About `vak`¶

Background¶

Are humans unique among animals? We speak languages, but is speech somehow like other animal behaviors, such as birdsong? Questions like these are answered by studying how animals communicate with sound. This research requires cutting edge computational methods and big team science across a wide range of disciplines, including ecology, ethology, bioacoustics, psychology, neuroscience, linguistics, and genomics [1][2][3]. As in many other domains, this research is being revolutionized by deep learning algorithms [1][2][3]. Deep neural network models enable answering questions that were previously impossible to address, in part because these models automate analysis of very large datasets.

Goals¶

Within the study of animal acoustic communication, multiple models have been proposed for similar tasks, often implemented as research code with different libraries, such as Keras and Pytorch. This situation has created a real need for a framework that allows researchers to easily benchmark models and apply trained models to their own data. To address this need, we developed vak.

§ **WORK TO COMPLETE**
a: From the vak overview, copy the passage that opens with the words containing "Within the study" and closes with "we developed vak.". Keep every word unchanged.
b: Answer these questions about the vak overview:
(i) Which animal behavior does the overview compare with human speech?
(ii) What kind of algorithms does it say is revolutionizing this research?
(iii) Which two libraries does it name for implementing research code?
c: Continue the overview of the vak framework, starting after its final sentence.

[Dataset records]

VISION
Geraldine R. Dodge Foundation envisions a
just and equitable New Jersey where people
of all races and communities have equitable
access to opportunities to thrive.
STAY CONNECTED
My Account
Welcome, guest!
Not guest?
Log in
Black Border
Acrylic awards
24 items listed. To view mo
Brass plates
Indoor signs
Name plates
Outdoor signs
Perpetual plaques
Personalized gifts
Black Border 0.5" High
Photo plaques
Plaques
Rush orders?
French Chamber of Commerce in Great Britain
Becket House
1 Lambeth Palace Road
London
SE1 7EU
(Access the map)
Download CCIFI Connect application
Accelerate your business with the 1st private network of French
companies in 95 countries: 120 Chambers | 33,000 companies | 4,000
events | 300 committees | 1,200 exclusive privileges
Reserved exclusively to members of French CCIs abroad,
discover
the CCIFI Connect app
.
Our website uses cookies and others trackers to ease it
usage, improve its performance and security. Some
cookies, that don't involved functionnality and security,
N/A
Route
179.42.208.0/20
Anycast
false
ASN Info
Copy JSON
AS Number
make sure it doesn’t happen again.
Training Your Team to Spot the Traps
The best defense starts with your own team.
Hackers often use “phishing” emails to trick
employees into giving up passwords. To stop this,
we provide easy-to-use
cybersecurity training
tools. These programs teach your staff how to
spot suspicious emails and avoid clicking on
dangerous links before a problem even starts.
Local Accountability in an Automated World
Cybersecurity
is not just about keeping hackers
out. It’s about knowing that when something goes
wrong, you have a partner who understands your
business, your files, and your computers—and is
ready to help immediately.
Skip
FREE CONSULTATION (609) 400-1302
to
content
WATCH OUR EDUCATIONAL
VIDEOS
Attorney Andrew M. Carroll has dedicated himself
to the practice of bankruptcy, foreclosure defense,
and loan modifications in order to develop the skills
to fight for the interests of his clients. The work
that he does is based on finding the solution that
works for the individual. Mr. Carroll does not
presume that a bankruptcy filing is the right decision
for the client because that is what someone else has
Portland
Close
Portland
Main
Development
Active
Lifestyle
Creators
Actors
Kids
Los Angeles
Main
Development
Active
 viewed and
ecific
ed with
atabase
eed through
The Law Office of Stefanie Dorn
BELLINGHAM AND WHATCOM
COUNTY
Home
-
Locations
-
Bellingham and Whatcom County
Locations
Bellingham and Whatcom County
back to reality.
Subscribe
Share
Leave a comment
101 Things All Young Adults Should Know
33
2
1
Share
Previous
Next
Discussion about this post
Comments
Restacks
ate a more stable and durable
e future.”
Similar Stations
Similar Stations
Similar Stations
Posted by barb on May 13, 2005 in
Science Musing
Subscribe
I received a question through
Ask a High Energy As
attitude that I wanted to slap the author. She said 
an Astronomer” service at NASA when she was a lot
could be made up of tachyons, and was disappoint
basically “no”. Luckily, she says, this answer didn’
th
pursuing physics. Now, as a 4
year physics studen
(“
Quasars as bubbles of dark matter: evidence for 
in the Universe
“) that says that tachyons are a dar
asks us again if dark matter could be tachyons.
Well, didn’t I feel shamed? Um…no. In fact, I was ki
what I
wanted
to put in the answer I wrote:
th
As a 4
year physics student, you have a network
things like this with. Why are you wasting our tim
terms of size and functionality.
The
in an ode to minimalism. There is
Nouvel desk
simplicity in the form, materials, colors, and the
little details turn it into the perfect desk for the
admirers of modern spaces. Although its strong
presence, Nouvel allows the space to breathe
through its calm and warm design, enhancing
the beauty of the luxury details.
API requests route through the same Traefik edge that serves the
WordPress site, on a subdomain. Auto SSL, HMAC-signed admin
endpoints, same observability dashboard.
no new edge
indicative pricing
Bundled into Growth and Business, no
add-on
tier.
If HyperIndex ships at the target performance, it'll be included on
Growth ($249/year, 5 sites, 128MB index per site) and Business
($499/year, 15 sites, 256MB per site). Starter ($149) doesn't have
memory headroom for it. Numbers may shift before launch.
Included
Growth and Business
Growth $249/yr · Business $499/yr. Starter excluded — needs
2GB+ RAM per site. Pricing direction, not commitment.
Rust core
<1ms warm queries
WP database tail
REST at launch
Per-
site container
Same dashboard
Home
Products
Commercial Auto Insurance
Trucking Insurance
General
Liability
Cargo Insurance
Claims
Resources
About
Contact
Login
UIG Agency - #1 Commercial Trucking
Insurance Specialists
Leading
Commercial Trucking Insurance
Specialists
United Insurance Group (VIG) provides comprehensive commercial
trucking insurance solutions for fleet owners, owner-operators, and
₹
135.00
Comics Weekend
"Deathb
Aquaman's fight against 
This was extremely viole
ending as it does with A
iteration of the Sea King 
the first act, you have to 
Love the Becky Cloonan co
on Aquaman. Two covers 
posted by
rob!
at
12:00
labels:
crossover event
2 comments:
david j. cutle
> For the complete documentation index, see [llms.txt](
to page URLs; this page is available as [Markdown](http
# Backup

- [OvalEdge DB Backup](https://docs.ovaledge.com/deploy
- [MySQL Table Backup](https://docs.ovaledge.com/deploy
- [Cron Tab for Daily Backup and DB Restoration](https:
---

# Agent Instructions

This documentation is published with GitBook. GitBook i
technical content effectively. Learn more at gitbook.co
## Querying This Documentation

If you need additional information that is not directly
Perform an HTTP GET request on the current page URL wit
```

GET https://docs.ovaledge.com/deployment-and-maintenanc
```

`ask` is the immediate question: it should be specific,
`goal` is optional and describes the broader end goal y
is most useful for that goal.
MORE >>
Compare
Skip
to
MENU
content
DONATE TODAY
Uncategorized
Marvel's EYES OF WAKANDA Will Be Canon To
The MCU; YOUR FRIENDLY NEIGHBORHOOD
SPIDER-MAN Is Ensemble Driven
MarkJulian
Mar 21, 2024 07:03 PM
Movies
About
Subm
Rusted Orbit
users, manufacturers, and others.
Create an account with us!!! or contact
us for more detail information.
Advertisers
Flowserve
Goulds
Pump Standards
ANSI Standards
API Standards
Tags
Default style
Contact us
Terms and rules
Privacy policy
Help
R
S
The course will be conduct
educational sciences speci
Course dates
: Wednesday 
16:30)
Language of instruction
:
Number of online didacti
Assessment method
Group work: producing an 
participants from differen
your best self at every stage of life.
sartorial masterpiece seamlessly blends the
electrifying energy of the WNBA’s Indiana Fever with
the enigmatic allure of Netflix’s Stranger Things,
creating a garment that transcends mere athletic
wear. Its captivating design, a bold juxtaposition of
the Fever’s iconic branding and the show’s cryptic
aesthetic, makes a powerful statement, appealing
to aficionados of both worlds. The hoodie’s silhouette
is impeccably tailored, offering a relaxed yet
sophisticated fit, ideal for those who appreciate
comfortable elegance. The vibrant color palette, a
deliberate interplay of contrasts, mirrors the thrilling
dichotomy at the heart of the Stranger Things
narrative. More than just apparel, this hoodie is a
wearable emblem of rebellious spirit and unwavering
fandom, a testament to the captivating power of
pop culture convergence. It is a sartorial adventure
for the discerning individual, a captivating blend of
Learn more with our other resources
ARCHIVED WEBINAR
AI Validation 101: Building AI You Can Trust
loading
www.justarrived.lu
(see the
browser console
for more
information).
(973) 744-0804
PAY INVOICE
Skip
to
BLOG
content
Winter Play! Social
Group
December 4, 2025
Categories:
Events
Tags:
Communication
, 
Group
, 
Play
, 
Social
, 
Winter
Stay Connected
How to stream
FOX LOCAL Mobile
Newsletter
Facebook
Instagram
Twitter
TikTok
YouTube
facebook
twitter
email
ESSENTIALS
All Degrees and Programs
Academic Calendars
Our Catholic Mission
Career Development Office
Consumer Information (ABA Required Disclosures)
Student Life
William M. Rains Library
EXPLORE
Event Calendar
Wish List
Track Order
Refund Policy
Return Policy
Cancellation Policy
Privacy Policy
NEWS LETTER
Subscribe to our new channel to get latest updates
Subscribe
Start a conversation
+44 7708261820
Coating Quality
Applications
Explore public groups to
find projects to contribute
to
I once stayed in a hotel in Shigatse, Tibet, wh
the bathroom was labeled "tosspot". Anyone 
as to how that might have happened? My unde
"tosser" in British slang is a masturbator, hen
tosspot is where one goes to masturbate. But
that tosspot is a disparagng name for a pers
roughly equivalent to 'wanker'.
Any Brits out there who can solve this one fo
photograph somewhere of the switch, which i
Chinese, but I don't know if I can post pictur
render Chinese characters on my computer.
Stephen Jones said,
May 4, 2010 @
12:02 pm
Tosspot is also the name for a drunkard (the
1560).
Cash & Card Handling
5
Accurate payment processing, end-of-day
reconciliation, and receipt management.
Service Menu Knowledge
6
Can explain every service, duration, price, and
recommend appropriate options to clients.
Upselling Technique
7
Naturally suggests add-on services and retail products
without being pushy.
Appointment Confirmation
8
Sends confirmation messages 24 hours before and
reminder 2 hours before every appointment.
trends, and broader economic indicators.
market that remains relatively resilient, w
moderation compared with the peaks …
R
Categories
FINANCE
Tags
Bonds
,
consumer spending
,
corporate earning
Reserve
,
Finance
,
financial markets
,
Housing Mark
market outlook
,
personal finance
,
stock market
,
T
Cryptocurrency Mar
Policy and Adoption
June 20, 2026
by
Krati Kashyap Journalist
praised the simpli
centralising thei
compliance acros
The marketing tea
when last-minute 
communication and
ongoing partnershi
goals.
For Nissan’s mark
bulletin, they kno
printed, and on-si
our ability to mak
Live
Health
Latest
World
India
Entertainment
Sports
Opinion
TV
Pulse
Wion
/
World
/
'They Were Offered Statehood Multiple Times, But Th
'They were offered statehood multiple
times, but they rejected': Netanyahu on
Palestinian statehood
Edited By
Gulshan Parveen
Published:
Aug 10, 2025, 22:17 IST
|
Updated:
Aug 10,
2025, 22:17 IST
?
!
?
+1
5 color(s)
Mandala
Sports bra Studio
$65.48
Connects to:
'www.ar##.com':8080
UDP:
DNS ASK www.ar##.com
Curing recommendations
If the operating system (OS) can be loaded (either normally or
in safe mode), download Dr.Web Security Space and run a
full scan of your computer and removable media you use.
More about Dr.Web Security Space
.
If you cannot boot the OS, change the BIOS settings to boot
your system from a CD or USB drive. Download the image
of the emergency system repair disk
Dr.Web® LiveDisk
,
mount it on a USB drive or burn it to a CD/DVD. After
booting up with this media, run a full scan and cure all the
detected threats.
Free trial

§ **SOLVED TASKS**
a:
Within the study of animal acoustic communication, multiple models have been proposed for similar tasks, often implemented as research code with different libraries, such as Keras and Pytorch. This situation has created a real need for a framework that allows researchers to easily benchmark models and apply trained models to their own data. To address this need, we developed vak.

b:
(i) Birdsong
(ii) Deep learning algorithms
(iii) Keras and Pytorch

c:
The vak library has two main goals:

make it easier for researchers studying animal vocalizations to apply neural network algorithms to their data
provide a common framework for benchmarking neural network algorithms on tasks related to animal vocalizations

Although models in the vak library can be used more generally for bioacoustics [2], our focus is on animal acoustic communication [1]. More colloquially, we can call this “vocal behavior”, a term that encompasses related researcher areas:
not only communication [4] but also culture [5], and vocal learning [6] [7]. Models in the vak library include deep learning algorithms developed for bioacoustics , but are designed specifically for computational studies of vocal behavior .

Publications using vak¶

We originally developed vak to benchmark a neural network model, TweetyNet [8], that automates annotation of birdsong by segmenting spectrograms. TweetyNet and vak have been used in both neuroscience [9][10][11][12] and bioacoustics [13][14].